- **Textausschnitt**
┄┄┄┄┄┄

Das ist auf jeden Fall die Sorgenfreiste Variante und wärs alles in Allem bei knapp über 500€.
Die von mir einzeln geposteten Elemente kannst du natürlich noch auf deine Bedürfnisse anpassen. (andere Radiator Grösse / GPU Kühler in anderer Farbe etc.)
Das Set würde es alternativ auch als Variante mit 280er oder 240er Radiator geben.

Wenn du das Set nicht benutzen willst, schau dir wenigstens diesen Konfigurator mal an.. der nimmt dir die Arbeit beim Zusammenstellen fast komplett ab:
EKWB - Custom Loop Configurator


----------



## Dagnarus (20. März 2017)

*AW: Wasserkühlung für 1080 ti*

Vielleicht war mir langweilig... 

Warenkorb | Aquatuning Germany 

Aber ACHTUNG: Der CPU Block hat noch KEINE AM4 Halterung. Die gibt's zwar bei Watercool (auch als Set mit dem Block) aber noch nicht bei Aquatuning !!! Also entweder warten bis Aquatuning das hat, da nachfragen VOR der Bestellung oder bei WC bestellen.

┄┄┄┄┄┄

- **Ausgelesenes Material**
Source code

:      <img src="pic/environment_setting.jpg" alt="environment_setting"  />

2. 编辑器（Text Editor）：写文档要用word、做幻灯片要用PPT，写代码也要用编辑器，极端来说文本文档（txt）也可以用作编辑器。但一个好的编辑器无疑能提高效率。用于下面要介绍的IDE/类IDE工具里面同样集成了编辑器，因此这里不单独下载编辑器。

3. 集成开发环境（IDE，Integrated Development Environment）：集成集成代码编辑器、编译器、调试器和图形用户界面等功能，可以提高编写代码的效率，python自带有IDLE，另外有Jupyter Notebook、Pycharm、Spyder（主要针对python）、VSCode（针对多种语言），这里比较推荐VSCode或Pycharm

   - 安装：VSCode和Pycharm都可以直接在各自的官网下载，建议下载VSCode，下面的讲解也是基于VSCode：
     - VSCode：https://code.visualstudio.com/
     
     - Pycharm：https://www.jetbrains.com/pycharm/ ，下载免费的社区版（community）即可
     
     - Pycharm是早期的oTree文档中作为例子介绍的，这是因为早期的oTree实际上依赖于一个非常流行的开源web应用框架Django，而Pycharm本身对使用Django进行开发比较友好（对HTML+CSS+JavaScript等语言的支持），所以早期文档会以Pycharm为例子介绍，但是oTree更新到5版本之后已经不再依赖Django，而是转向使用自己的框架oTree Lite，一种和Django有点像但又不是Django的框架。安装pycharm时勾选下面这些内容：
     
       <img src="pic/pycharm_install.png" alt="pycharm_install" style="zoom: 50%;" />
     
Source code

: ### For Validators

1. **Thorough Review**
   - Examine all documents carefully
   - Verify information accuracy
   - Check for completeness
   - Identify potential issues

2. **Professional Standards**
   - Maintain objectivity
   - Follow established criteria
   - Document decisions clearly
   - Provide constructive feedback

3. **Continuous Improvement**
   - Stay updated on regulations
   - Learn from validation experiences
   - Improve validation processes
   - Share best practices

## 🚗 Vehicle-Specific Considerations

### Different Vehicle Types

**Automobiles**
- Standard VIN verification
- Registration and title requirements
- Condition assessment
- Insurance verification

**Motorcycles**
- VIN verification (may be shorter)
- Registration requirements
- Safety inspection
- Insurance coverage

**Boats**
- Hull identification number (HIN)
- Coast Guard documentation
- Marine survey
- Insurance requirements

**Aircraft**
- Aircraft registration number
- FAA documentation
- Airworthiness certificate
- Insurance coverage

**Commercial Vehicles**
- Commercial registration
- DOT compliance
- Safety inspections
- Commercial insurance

┄┄┄┄┄┄

- **Zu erledigen**
(1) Gib den Absatz im Textausschnitt, der mit „Aber ACHTUNG“ beginnt, als knappe Stichpunktliste wieder und behalte dabei seine wesentlichen Fakten bei.
(2) Mit welchen anderen Radiatorgrößen gäbe es das Set laut Textausschnitt ebenfalls?
(3) Schreibe die Fortsetzung des Textausschnitts über die Wasserkühlung für eine 1080 Ti, beginnend nach seinem letzten Satz.
Für die Bearbeitung ist das Material ohne Bedeutung.

- **Lösungsübersicht**
(1)
- Der CPU-Block hat noch keine AM4-Halterung.
- Watercool bietet diese Halterung an, auch als Set mit dem Block.
- Bei Aquatuning ist sie noch nicht erhältlich.
- Möglichkeiten: warten, bis Aquatuning sie führt, vor der Bestellung dort nachfragen oder bei Watercool bestellen.

(2) Mit einem 280er oder einem 240er Radiator.

(3)
----------



## NCC-1701-A (20. März 2017)

Ihr seit so klasse. Danke danke danke

Leider ist davon ja nicht alles lieferbar, aber das bekomme ich schon irgendwie hin


----------



## Pelle0095 (20. März 2017)

*AW: Wasserkühlung für 1080 ti*

Ich hab den Warenkorb mal bearbeitet. Ist etwas Hochwertiger aber wohl etwas besser geeignet.
Warenkorb | Aquatuning Germany
Warenkorb | Caseking


----------



## NCC-1701-A (20. März 2017)

*AW: Wasserkühlung für 1080 ti*

Sehr gut  ich bin begeistert.  Heatkiller ist leider nicht mit am4 kompatibelmund der heatkiller für die 1080ti ist nicht verfügbar. Gubts noch alternativen eurer seits


----------



## Chukku (21. März 2017)

*AW: Wasserkühlung für 1080 ti*

EK-Supremacy EVO  – EK Webshop für CPU 
EK-FC Titan X Pascal  – EK Webshop für GPU (gibts je nach Geschmack auch in Nickel statt Kupfer Optik)

musst beim CPU Kühler nur oben rechts den Haken für die AM4 Version setzen
Rein theoretisch ist für den Heatkiller aber garantiert auch ein AM4 Mounting Kit lieferbar, kenne dazu aber die Details nicht.
Ich würde deswegen der Einfachheit halber zum EKWB greifen.

Aber ist natürlich Geschmackssache


----------



## Dagnarus (21. März 2017)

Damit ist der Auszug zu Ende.